• [What is needed] No pictures belong in the copy. Restate the rest of the data exactly.

::: Records :::

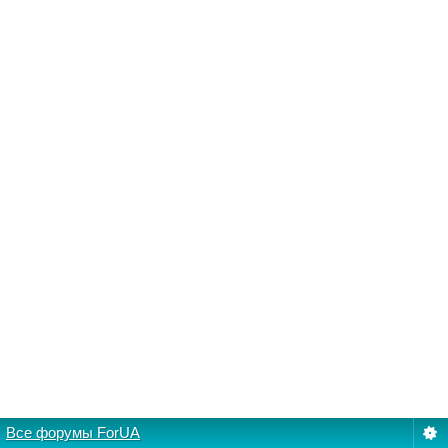
Все форумы ForUA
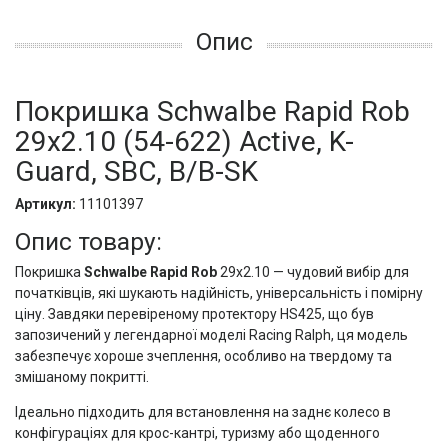
Опис
Покришка Schwalbe Rapid Rob
29x2.10 (54-622) Active, K-
Guard, SBC, B/B-SK
Артикул:
11101397
Опис товару:
Покришка
Schwalbe Rapid Rob
29x2.10 — чудовий вибір для
початківців, які шукають надійність, універсальність і помірну
ціну. Завдяки перевіреному протектору HS425, що був
запозичений у легендарної моделі Racing Ralph, ця модель
забезпечує хороше зчеплення, особливо на твердому та
змішаному покритті.
Ідеально підходить для встановлення на заднє колесо в
конфігураціях для крос-кантрі, туризму або щоденного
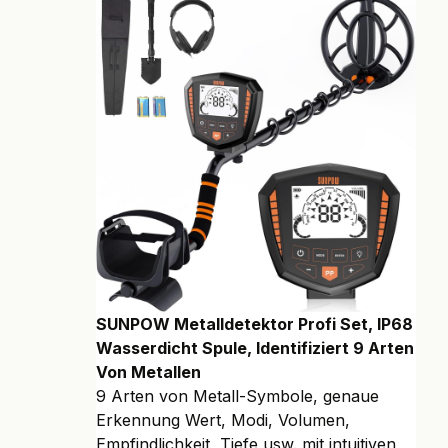
SUNPOW Metalldetektor Profi Set, IP68
Wasserdicht Spule, Identifiziert 9 Arten
Von Metallen
9 Arten von Metall-Symbole, genaue
Erkennung Wert, Modi, Volumen,
Empfindlichkeit, Tiefe usw. mit intuitiven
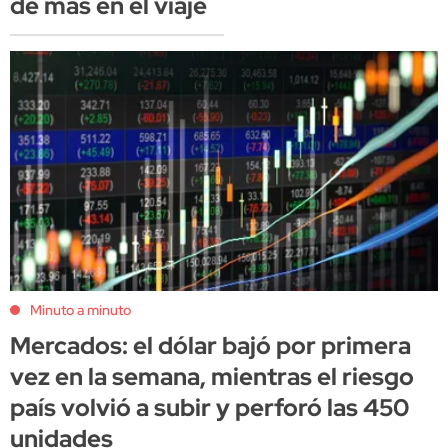
de más en el viaje
Minuto a minuto
Mercados: el dólar bajó por primera
vez en la semana, mientras el riesgo
país volvió a subir y perforó las 450
unidades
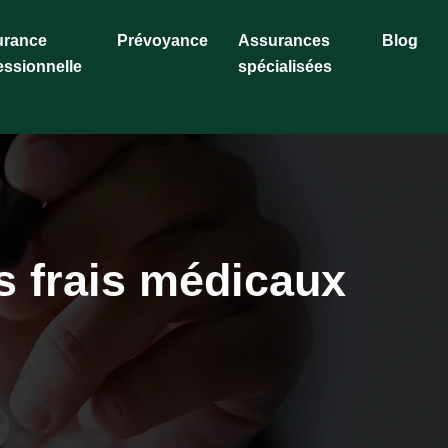
urance
Prévoyance
Assurances
Blog
essionnelle
spécialisées
s frais médicaux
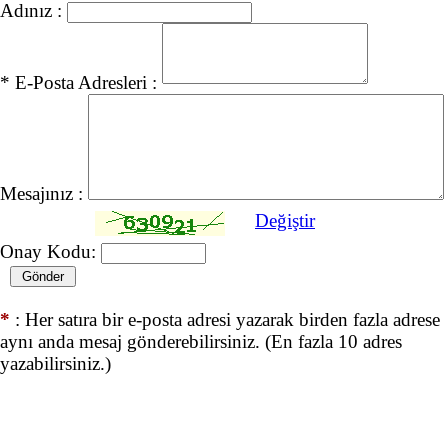
Adınız :
* E-Posta Adresleri :
Mesajınız :
Değiştir
Onay Kodu:
*
: Her satıra bir e-posta adresi yazarak birden fazla adrese
aynı anda mesaj gönderebilirsiniz. (En fazla 10 adres
yazabilirsiniz.)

:::

• [Answer to this problem]
Все форумы ForUA
Опис
Покришка Schwalbe Rapid Rob
29x2.10 (54-622) Active, K-
Guard, SBC, B/B-SK
Артикул:
11101397
Опис товару:
Покришка
Schwalbe Rapid Rob
29x2.10 — чудовий вибір для
початківців, які шукають надійність, універсальність і помірну
ціну. Завдяки перевіреному протектору HS425, що був
запозичений у легендарної моделі Racing Ralph, ця модель
забезпечує хороше зчеплення, особливо на твердому та
змішаному покритті.
Ідеально підходить для встановлення на заднє колесо в
конфігураціях для крос-кантрі, туризму або щоденного
SUNPOW Metalldetektor Profi Set, IP68
Wasserdicht Spule, Identifiziert 9 Arten
Von Metallen
9 Arten von Metall-Symbole, genaue
Erkennung Wert, Modi, Volumen,
Empfindlichkeit, Tiefe usw. mit intuitiven
de más en el viaje
Minuto a minuto
Mercados: el dólar bajó por primera
vez en la semana, mientras el riesgo
país volvió a subir y perforó las 450
unidades
urance
Prévoyance
Assurances
Blog
essionnelle
spécialisées
s frais médicaux
Adınız :
* E-Posta Adresleri :
Mesajınız :
Değiştir
Onay Kodu:
*
: Her satıra bir e-posta adresi yazarak birden fazla adrese
aynı anda mesaj gönderebilirsiniz. (En fazla 10 adres
yazabilirsiniz.)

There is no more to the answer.